**REQUIREMENT:** Every line containing the word "feDisplacementMap" is to be copied from the data below.

Stored items:
=== Begin Enclosure ===
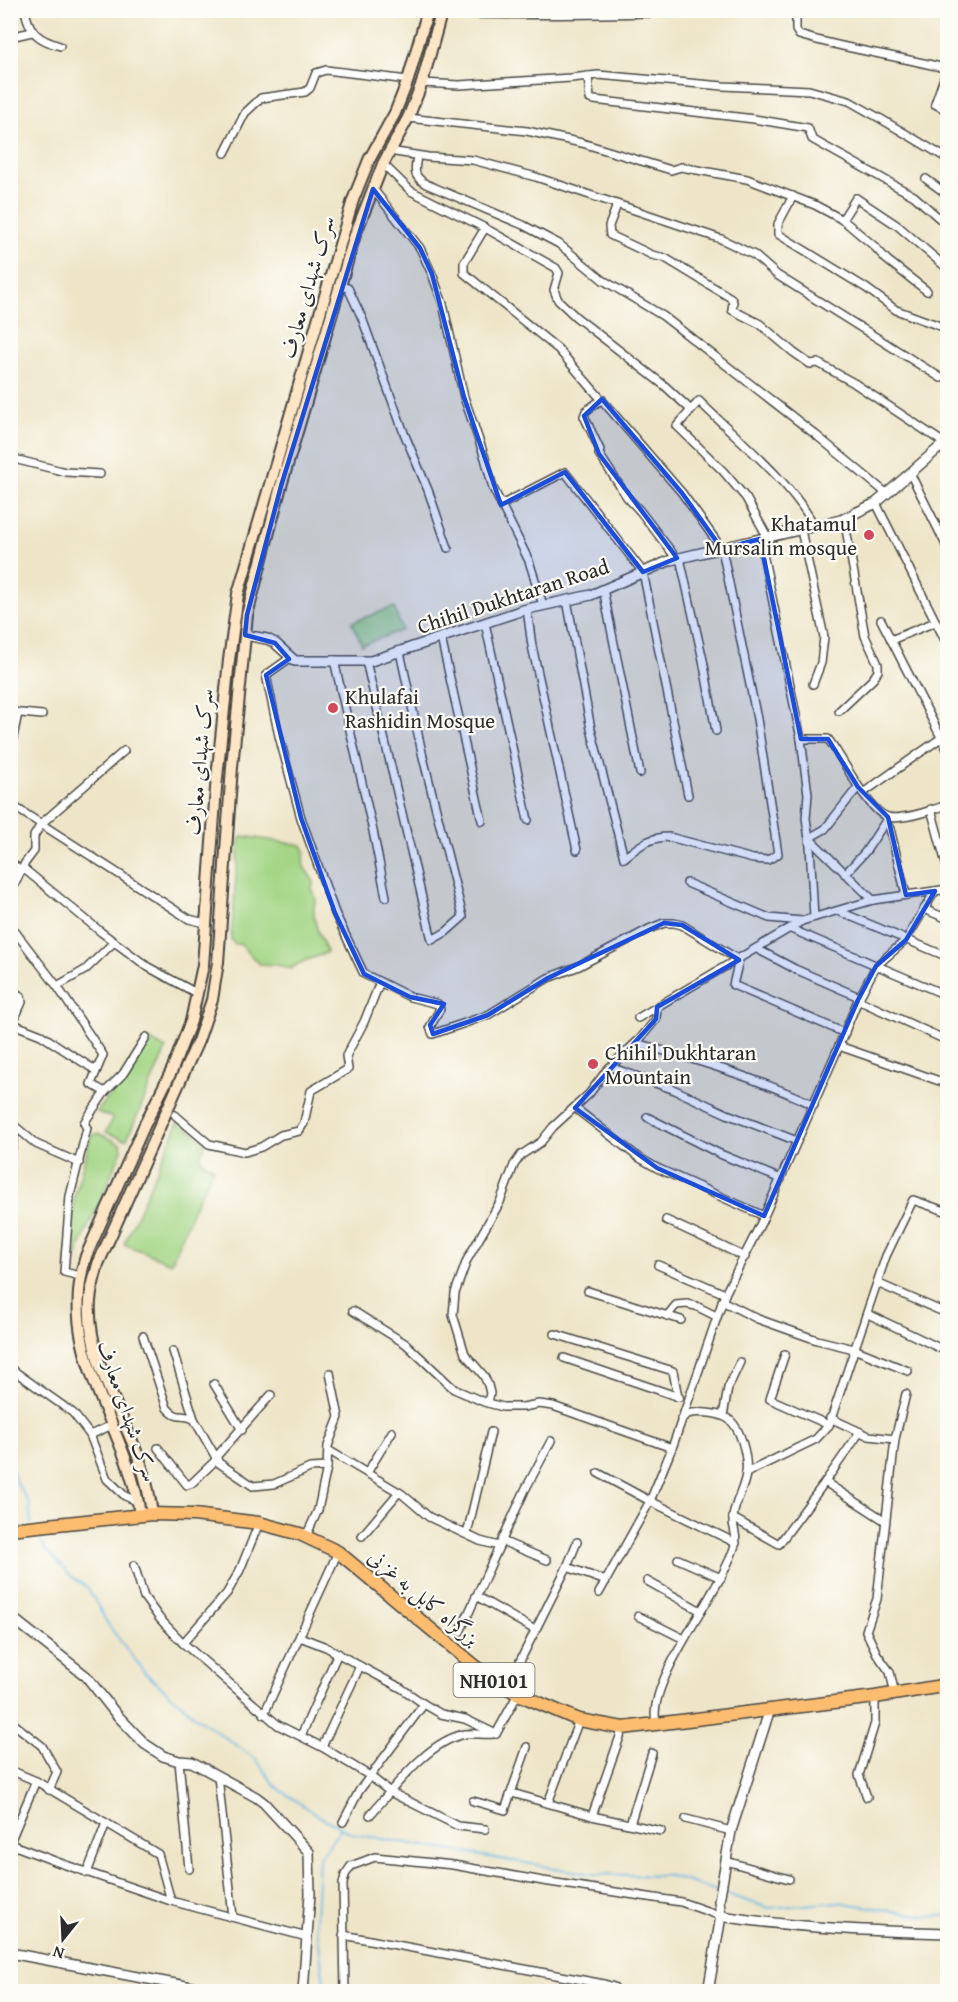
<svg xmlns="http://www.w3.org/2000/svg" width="958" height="2002" viewBox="0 0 958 2002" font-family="'Gentium Book Plus',Amiri,serif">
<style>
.green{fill:#a3d584;stroke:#678058;stroke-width:1.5}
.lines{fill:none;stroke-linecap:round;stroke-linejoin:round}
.stream{stroke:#69b8e3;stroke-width:2}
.minor-casing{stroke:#484743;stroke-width:10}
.tertiary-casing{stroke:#484743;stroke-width:12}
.secondary-casing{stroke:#484743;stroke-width:14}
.trunk-casing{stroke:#484743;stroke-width:15}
.minor{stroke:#fff;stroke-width:7}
.tertiary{stroke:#fff;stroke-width:9}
.secondary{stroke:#fee5c5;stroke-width:10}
.trunk{stroke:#fcbd6f;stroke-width:12}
.marked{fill:#1d4ed8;fill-opacity:0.2;stroke:#1d4ed8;stroke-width:4.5;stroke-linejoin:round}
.poi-dot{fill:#d1495b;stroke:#fdfcf7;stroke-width:2}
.labels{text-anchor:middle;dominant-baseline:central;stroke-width:4.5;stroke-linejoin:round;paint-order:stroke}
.shield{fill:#fdfcf7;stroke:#6a6a68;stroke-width:1.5}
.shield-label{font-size:20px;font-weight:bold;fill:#2b2b2b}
.street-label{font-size:21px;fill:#2b2b2b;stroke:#fdfcf7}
.poi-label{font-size:21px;fill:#2b2b2b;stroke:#fdfcf7;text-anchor:start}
</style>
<rect width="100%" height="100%" fill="#fdfcf7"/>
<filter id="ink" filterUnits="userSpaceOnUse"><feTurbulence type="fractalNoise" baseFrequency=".0167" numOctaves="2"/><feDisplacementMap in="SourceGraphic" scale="12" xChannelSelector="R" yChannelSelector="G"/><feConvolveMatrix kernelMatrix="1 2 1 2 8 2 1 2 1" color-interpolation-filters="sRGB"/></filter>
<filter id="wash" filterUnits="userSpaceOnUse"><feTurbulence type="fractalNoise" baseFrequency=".008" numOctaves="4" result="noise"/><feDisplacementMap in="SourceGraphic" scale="24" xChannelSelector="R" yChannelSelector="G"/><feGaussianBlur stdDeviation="1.35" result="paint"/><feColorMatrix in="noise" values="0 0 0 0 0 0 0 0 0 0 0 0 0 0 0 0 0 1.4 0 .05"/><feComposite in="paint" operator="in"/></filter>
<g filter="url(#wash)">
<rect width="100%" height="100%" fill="#eee5c8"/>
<g class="green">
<path d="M394,607L402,630L362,645L352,622Z"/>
<path d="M242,836L302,845L305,851L303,865L314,882L312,888L316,899C309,916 320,936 327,952C315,959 301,959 291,969L278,965L259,964L240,944H234L231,939L239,840Z"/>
<path d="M147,1038L166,1049L127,1139H123L106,1132L113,1118L97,1112L127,1074Z"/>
<path d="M179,1121L206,1142L200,1157L203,1162L214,1168L196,1203L171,1263L124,1244Z"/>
<path d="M98,1133L121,1144L122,1150L82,1241L71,1270L66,1268L75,1194L91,1136Z"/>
</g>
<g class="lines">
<g class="stream">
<path d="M10,1463L16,1482L29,1503L31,1524"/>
<path d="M36,1531L46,1550L72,1577L88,1588L109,1626L145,1673L200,1720L256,1759L275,1786L317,1815L353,1834L590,1874L670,1876L717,1891"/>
<path d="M723,1893L769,1908L838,1902L924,1916H948"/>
<path d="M325,1992L316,1920L319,1859L341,1828"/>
</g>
</g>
</g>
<g filter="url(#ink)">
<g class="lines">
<defs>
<g id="minor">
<path d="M25,10C29,33 39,40 60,46"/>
<path d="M777,10L796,15V30L799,35C848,50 899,56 948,69"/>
<path d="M917,10L948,19"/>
<path d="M441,12L454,14C546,15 638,15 729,10"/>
<path d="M10,37L32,32"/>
<path d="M947,69L935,104L948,111"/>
<path d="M588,76L590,99L594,100L754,119L808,128L812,139L817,142L914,196L948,226"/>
<path d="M422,83L459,85L571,78L598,75L723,86L809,90L849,101L881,119L948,159"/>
<path d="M408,118L527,131L582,143L671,170L681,167L747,179L815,205L843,220L874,246L887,260L927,291"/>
<path d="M389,151L428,157L473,160L536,177L721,239L754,255L777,275L941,378"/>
<path d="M225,153L245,113L261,98L305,92L310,88L316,73L326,70L408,80"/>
<path d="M417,156C415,171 412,175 426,184L523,225L559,244L603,280L663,316L816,435L886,493"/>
<path d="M383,164L411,191L485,228L556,268L559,273L554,290L558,300L576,317L665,386L691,410L699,401C735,437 791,481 815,527"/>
<path d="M926,179L948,195"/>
<path d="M373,189L420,248L432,274L443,304L464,397L485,458L493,488L529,561L543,605"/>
<path d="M793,196L778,224V234L866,288L896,310L948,329"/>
<path d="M617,205L609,226L610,235L652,255L665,258L731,298L733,302L732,310L760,324L793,352L810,364L818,363L854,383L944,443"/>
<path d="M842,220L856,198L898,226L948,269"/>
<path d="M485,228L464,263V273L558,349L682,493L722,549L757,719L778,854L768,860L753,859L669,837C649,837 639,846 624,858L591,729L567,600"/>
<path d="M341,286L348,288L362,318L404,433L428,490L448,548"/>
<path d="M602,399L586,411L584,416L600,450L599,454L627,497L640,511L677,559"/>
<path d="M691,410L677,426L723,471L746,498L768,538"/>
<path d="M941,445L948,458"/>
<path d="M10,458L66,472L100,474"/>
<path d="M910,473L948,549"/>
<path d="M876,503L948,646"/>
<path d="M501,505L565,472L643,572L688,795"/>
<path d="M801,530L824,637L821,663L813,684"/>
<path d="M760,539L801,739L808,794L806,818L810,846L814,917"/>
<path d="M680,558L703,660L716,731"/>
<path d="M603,589L640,773"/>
<path d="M527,609L532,646L577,850"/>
<path d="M881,620L948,751"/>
<path d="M485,623L528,820"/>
<path d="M441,638L482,821"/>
<path d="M891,640L935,622"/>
<path d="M290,658L266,675L279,736L301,818L335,913L364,974L410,997L438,1004L440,1009L430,1027L433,1034L488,1015L548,978L579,966L649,929L664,923H674L682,925L739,960L733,985L845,1033"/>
<path d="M334,660L373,831L386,897"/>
<path d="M366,661L432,940L446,932L463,917L423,757L400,652"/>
<path d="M839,711L873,679L878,671V664L865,636L846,529L841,520"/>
<path d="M10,712L42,715"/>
<path d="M801,739H828C842,756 868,812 888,817C891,818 899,818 902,817C918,816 932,809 948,805"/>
<path d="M10,752L18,713"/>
<path d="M858,787L825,829L809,838L873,900"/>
<path d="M863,793L941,738"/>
<path d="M10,804L189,919L205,923"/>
<path d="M931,809L948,871"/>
<path d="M886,822L890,829L906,895"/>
<path d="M10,861L21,872"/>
<path d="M23,868L101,932L148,967L198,994"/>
<path d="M845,874L866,851L887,819"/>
<path d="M687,883L769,918L802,921"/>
<path d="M10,894L25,863L34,851V836L41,824L124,751"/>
<path d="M924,909L948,919"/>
<path d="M838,911L948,957"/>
<path d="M10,925L57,986L103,1055L91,1084L105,1092"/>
<path d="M791,929L948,996"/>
<path d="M757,949L795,969L859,997"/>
<path d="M57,986L85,970L114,942"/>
<path d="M10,990L21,996L22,1002L11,1027"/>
<path d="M858,1000L948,1041"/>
<path d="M638,1018L802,921L873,900L948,889"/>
<path d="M13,1024L41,1035L95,1070"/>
<path d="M636,1043C697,1060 757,1078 814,1105"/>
<path d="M839,1046L948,1084"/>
<path d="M610,1067L675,1090L727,1114L797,1141"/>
<path d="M575,1108L638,1157L657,1168L764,1216"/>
<path d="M175,1115L209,1144L245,1152L261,1147L281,1135L299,1131L304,1123L311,1091L348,1069L346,1056L364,1022L380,982"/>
<path d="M647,1117L720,1154L781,1179"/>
<path d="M10,1122L36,1144L79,1163"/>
<path d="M10,1156L16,1128"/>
<path d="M666,1220L745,1257"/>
<path d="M658,1265L725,1294"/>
<path d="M80,1276L64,1272L70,1196L87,1128L84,1123L105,1092L123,1074L146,1037"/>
<path d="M877,1283L948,1314"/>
<path d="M588,1291L681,1320"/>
<path d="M722,1301L758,1319L817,1340L854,1349L908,1371"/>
<path d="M353,1311L406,1344L454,1389L484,1402L503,1407H523L539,1404L553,1406L672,1448"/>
<path d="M868,1314L948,1352"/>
<path d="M667,1316L676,1305L687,1304L696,1306L716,1316"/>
<path d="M555,1334L673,1371L678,1397"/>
<path d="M143,1336L167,1408C178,1421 182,1413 194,1419L219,1463L253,1486L274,1484L310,1468L327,1467"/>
<path d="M173,1351L194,1419"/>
<path d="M785,1354L770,1399L829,1425"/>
<path d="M564,1358L679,1397"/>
<path d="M10,1368L73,1413L90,1435L107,1479L125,1496L139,1502"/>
<path d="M214,1384L242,1430"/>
<path d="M488,1403L490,1393L488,1385L484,1376L465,1354L453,1315L455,1293L467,1260L500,1202L514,1165L521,1155L541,1142L553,1127L589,1094L607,1070L640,1039L656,1019L657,1007"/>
<path d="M723,1416L728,1388L740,1362"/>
<path d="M830,1418L869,1436L895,1439"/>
<path d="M90,1435L112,1425"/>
<path d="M158,1448L187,1485L192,1483L217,1459"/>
<path d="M328,1450L402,1494L429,1517L480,1541L499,1546"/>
<path d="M216,1457L271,1395"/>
<path d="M367,1473L392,1432"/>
<path d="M598,1473L650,1501L736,1543"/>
<path d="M746,1473L816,1439L829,1425L886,1256L913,1200L948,1212"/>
<path d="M825,1482L884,1520"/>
<path d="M733,1518L779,1544L825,1482L860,1432"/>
<path d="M303,1533L308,1532L318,1510L327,1467L328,1446L339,1417L330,1373"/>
<path d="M467,1534L491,1432"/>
<path d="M362,1536L399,1492"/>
<path d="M502,1541L547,1560"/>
<path d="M678,1559L721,1578"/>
<path d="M134,1565L144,1597L160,1619L183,1643L278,1725L322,1747L370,1776L390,1792L458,1826L485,1829"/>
<path d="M567,1567L606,1581"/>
<path d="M647,1581L701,1611"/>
<path d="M599,1593L650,1501L672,1448L725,1294L761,1223L839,1046L858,1000L876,966L906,940L935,891"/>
<path d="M476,1596L535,1630"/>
<path d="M638,1616L684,1639"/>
<path d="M460,1632L525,1490L551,1441"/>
<path d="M300,1637L326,1647L360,1666L401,1688L424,1704L441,1714L465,1719L496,1734"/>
<path d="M183,1643L227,1593L240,1570L259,1523"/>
<path d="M518,1665L567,1567L577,1542"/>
<path d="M895,1694L890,1672L877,1654L866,1631L877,1599L895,1439L906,1394"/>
<path d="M264,1714L338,1552"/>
<path d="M10,1721L42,1746L57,1772L49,1790"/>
<path d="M656,1723C646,1680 722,1591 735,1545C738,1536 732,1527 733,1518C734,1503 744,1489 746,1474C748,1458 741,1424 725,1417C717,1413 696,1411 688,1414C686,1415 683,1418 681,1419"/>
<path d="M496,1734L518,1694"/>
<path d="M301,1736L338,1653"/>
<path d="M322,1747L360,1666"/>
<path d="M179,1761L189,1869"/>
<path d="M10,1770L36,1781L158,1854L171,1901"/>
<path d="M218,1776L233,1917"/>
<path d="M512,1793L592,1816L661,1831"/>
<path d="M867,1797L859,1775L875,1723V1697"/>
<path d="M473,1801L505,1810L527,1747"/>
<path d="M548,1803L579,1720"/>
<path d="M370,1815C394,1788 428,1741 465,1734C474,1733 484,1735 493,1734"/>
<path d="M592,1816L623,1728"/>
<path d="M686,1819L731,1831"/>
<path d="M343,1822L359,1791L424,1704"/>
<path d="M630,1824L652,1753"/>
<path d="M10,1842L36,1781"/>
<path d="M10,1844L60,1863L171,1901L307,1937"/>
<path d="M726,1861L789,1879"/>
<path d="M87,1873L106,1823"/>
<path d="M343,1935L604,1984L614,1987L616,1992"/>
<path d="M345,1992L343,1884L345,1875L351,1866L375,1857L453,1865L543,1881L681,1902L721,1916"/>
</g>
<g id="tertiary">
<path d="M245,635L267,639L275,643L295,661H371L523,610L591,595L671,560L841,520L876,503L948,440"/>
<path d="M10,1616L86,1676L116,1714L145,1744L163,1756L179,1761L192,1762L256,1797L264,1803L309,1852L310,1894L303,1992"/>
<path d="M721,1916C796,1928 872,1931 948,1933"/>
<path d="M10,1953L218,1992"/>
<path d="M708,1992L721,1916L719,1901L731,1831L770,1709"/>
</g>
<g id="secondary">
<path d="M152,1514C150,1497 146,1480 141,1464C123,1413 86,1357 90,1301C91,1288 95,1276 98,1264L198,1041L212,1000L218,962L232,767L247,615L281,486L355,235L383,164L408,118L422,83L442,10"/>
<path d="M140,1515C128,1424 55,1354 86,1256L145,1124L172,1070L191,1021L203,965L216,788L229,660L238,594L353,200L369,160L395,113L408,80L428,10"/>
</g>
<path id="trunk" d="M10,1529L152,1514L194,1515L259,1523L300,1534L338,1552L486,1675L518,1694L579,1720L623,1728L875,1697L948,1685"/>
</defs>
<use href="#minor" class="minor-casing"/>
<use href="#tertiary" class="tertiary-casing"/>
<use href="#secondary" class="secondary-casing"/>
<use href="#trunk" class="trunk-casing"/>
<use href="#minor" class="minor"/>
<use href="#tertiary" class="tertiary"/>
<use href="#secondary" class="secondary"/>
<use href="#trunk" class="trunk"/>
</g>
</g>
<path class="marked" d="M373,189L420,248L432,274L464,397L501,505L565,472L643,572L677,558L599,454L584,416L602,399L682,493L722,549L760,539L801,739H828L858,787L888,817L906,895L935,891L906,940L876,966L858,1000L764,1216L657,1168L575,1108L656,1019L657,1007L739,960L682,925L664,923L548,978L488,1015L433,1034L430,1025L444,1004L410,997L364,974L335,913L301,818L266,675L289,659L275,643L245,635L247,615L281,486Z"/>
<g class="poi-dot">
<circle cx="869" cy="535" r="6"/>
<circle cx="333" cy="708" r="6"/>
<circle cx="593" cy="1064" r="6"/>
</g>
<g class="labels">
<rect class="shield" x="453.5" y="1663" width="81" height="34" rx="4.5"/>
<g class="shield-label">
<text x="494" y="1680">NH0101</text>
</g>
<g class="street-label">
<text transform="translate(307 287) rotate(-74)">سرک شهدای معارف</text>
<text transform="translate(513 596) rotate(-18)">Chihil Dukhtaran Road</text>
<text transform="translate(199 762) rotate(-85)">سرک شهدای معارف</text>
<text transform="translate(128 1411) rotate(71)">سرک شهدای معارف</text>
<text transform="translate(424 1597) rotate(40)">بزرگراه کابل به غزنی</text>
</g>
<g class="poi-label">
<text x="857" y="523" text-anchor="end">Khatamul<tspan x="857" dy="24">Mursalin mosque</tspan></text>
<text x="345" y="696">Khulafai<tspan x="345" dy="24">Rashidin Mosque</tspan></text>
<text x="605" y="1052">Chihil Dukhtaran<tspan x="605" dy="24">Mountain</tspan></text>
</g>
</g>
<rect width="958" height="2002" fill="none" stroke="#fdfcf7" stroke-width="36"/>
<g transform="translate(63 1939) rotate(198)" stroke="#fdfcf7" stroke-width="4.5" paint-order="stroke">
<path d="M0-4.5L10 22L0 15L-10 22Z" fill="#2b2b2b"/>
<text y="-9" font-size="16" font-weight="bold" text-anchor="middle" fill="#2b2b2b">N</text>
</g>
</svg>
=== End Enclosure ===
**FINISHED EXERCISE:**
<filter id="ink" filterUnits="userSpaceOnUse"><feTurbulence type="fractalNoise" baseFrequency=".0167" numOctaves="2"/><feDisplacementMap in="SourceGraphic" scale="12" xChannelSelector="R" yChannelSelector="G"/><feConvolveMatrix kernelMatrix="1 2 1 2 8 2 1 2 1" color-interpolation-filters="sRGB"/></filter>
<filter id="wash" filterUnits="userSpaceOnUse"><feTurbulence type="fractalNoise" baseFrequency=".008" numOctaves="4" result="noise"/><feDisplacementMap in="SourceGraphic" scale="24" xChannelSelector="R" yChannelSelector="G"/><feGaussianBlur stdDeviation="1.35" result="paint"/><feColorMatrix in="noise" values="0 0 0 0 0 0 0 0 0 0 0 0 0 0 0 0 0 1.4 0 .05"/><feComposite in="paint" operator="in"/></filter>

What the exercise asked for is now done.